I’ve been reading Somebody Should Have Told Us recently and although I’ve not quite finished it, I can recommend it. This summer I’m really looking forward to reading On Purpose by Steve Chamberlain. Steve is a performance coach and I’ve attended a number of his excellent seminars. Steve claims that On Purpose will “take you on a journey through the seven stages of creating an extraordinary life. You’ll begin by finding your values (who you are), before uncovering your purpose (what you're here to do). You’ll then be given the tools to make this your reality.” I’m looking forward to testing these these claims.


Carol Webb

My 'to-be-read' pile is dangerously out of control.  I shall work hard on it this summer in order to lower the risk of injury to others.  

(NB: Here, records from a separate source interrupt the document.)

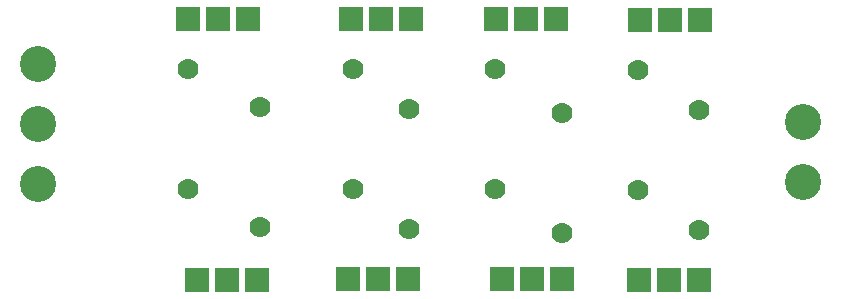
<source format=gbr>
G04 PROTEUS GERBER X2 FILE*
%TF.GenerationSoftware,Labcenter,Proteus,8.13-SP0-Build31525*%
%TF.CreationDate,2025-01-18T15:37:42+00:00*%
%TF.FileFunction,Copper,L1,Top*%
%TF.FilePolarity,Positive*%
%TF.Part,Single*%
%TF.SameCoordinates,{6578d0ff-8a4d-4828-9911-fb9daf4c42ae}*%
%FSLAX45Y45*%
%MOMM*%
G01*
%TA.AperFunction,ComponentPad*%
%ADD10C,3.048000*%
%ADD11R,2.032000X2.032000*%
%TA.AperFunction,ComponentPad*%
%ADD12C,1.778000*%
%TD.AperFunction*%
D10*
X+600000Y+2520000D03*
X+600000Y+2012000D03*
X+600000Y+1504000D03*
D11*
X+1866000Y+2900000D03*
X+2120000Y+2900000D03*
X+2374000Y+2900000D03*
X+3246000Y+2900000D03*
X+3500000Y+2900000D03*
X+3754000Y+2900000D03*
X+4476000Y+2900000D03*
X+4730000Y+2900000D03*
X+4984000Y+2900000D03*
X+5696000Y+2890000D03*
X+5950000Y+2890000D03*
X+6204000Y+2890000D03*
D12*
X+4470000Y+1460000D03*
X+4470000Y+2476000D03*
X+1870000Y+1460000D03*
X+1870000Y+2476000D03*
X+3270000Y+1460000D03*
X+3270000Y+2476000D03*
X+5680000Y+1450000D03*
X+5680000Y+2466000D03*
D11*
X+2450000Y+690000D03*
X+2196000Y+690000D03*
X+1942000Y+690000D03*
X+3730000Y+700000D03*
X+3476000Y+700000D03*
X+3222000Y+700000D03*
X+5038000Y+700000D03*
X+4784000Y+700000D03*
X+4530000Y+700000D03*
D10*
X+7080000Y+2030000D03*
X+7080000Y+1522000D03*
D11*
X+6194000Y+690000D03*
X+5940000Y+690000D03*
X+5686000Y+690000D03*
D12*
X+3740000Y+2140000D03*
X+3740000Y+1124000D03*
X+6200000Y+2130000D03*
X+6200000Y+1114000D03*
X+2480000Y+2150000D03*
X+2480000Y+1134000D03*
X+5040000Y+2100000D03*
X+5040000Y+1084000D03*
M02*

</source>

I really enjoyed Bernardine Evaristo's Girl, Woman, Other and so I want to read a) another novel by her and b) I believe she intends to read (TLS 26/6/20) the following this summer:
  • Dean Atta's Black Flamingo (tick, I read that as part of the Carnegie shortlist and it recently won the Stonewall prize too)
  • That Reminds Me by Denis Owusu  
  • Exquisite Cadavers by Meena Kandasary.
Both sound really appealing.  Was the Cat in the Hat Black: the hidden racism in children's literature and the need for diverse books by Philip Nel was recently recommended by a PGS parent.  It is so readable that, if truth be told, I have already dived into its pages and this may be finished before term ends. There are also a couple of Irish writers who I want to catch up with: Anne Enright and Elaine Feeney.  Poetry beckons too.  Recently I have been looking through the websites and catalogues of small independent publishers and there are so many gems there that need to be experienced.  Reading the haiku written by Richard Wright over the last week has been inspiring, to the point where I did pick up my pen to create some involving seagulls.  Sadly the seagulls were far from cooperative and have refused all public literary appearances.

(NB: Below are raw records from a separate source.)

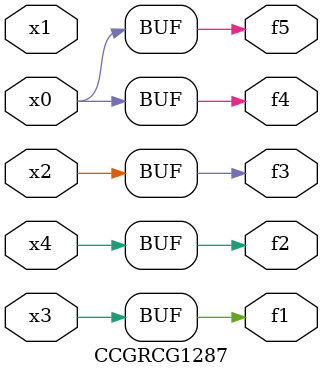
<source format=v>
module CCGRCG1287(
	input x0, x1, x2, x3, x4,
	output f1, f2, f3, f4, f5
);
	assign f1 = x3;
	assign f2 = x4;
	assign f3 = x2;
	assign f4 = x0;
	assign f5 = x0;
endmodule

</source>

After reading Girl, Mother, Other I plunged into a re-read of Virginia Woolf's Mrs. Dalloway which is set just after the Spanish Flu Pandemic of 1918.  It resonated so well with Evaristo's work in its stream of consciousness style and focus on women's roles.  The comparison also allows one to see how much our attitudes to mental health have changed between the periods depicted in these books.  I have decided to re-read all of Woolf's novels this summer, I see her work so differently now from the reader I was in my early twenties.  It was Evaristo's novel that triggered memories of that age: living, working and reading in London of the '80s and '90s.  

Shaun Tan has just won the Greenaway Medal for Tales From the Inner City.  I am a long-term fan and collector of his books so this is going to be a special pleasure that I will save for August.
Whatever you choose, explore and enjoy!

Daisy Watson-Rumbold

The isolation of lockdown rekindled my love for exploring the words and characters of a good novel, so this summer I'm hoping to educate myself, and hopefully, get lost in a few more brilliant books. 

To suit the mood of a COVID-infected world, I'm reading George Orwell's 'Nineteen Eighty-Four' at the moment and hoping to follow it on with an equally dystopian novel, Anthony Burgess' 'A Clockwork Orange". Politics is something that gets me going, so I'm hoping these books will challenge a few of my political and societal ideals. Speaking of challenges, I'm hoping that I'll gather the courage to start Cervante's 'Don Quixote", and the commitment to finish it. 

I'm also hoping to delve into some non-fiction books, 'The Secret Barrister" and Lisa Appignanesi's "Mad, Bad and Sad: A history of women and the mind doctors from 1800 to the present." have caught my interest. Both books expose parts of our society that interest me and will broaden my horizons on those subjects.


Following a feminist pattern, I'm going to use the summer to embrace some more female writers in history. Sylvia Plath's 'Bell Jar', 'Johnny Panic and the Bible of Dreams' and the poems in 'Ariel' are holding a place. As well as Alice Walker's 'The Colour Purple' and 'Rebecca' by Daphne Du Maurier.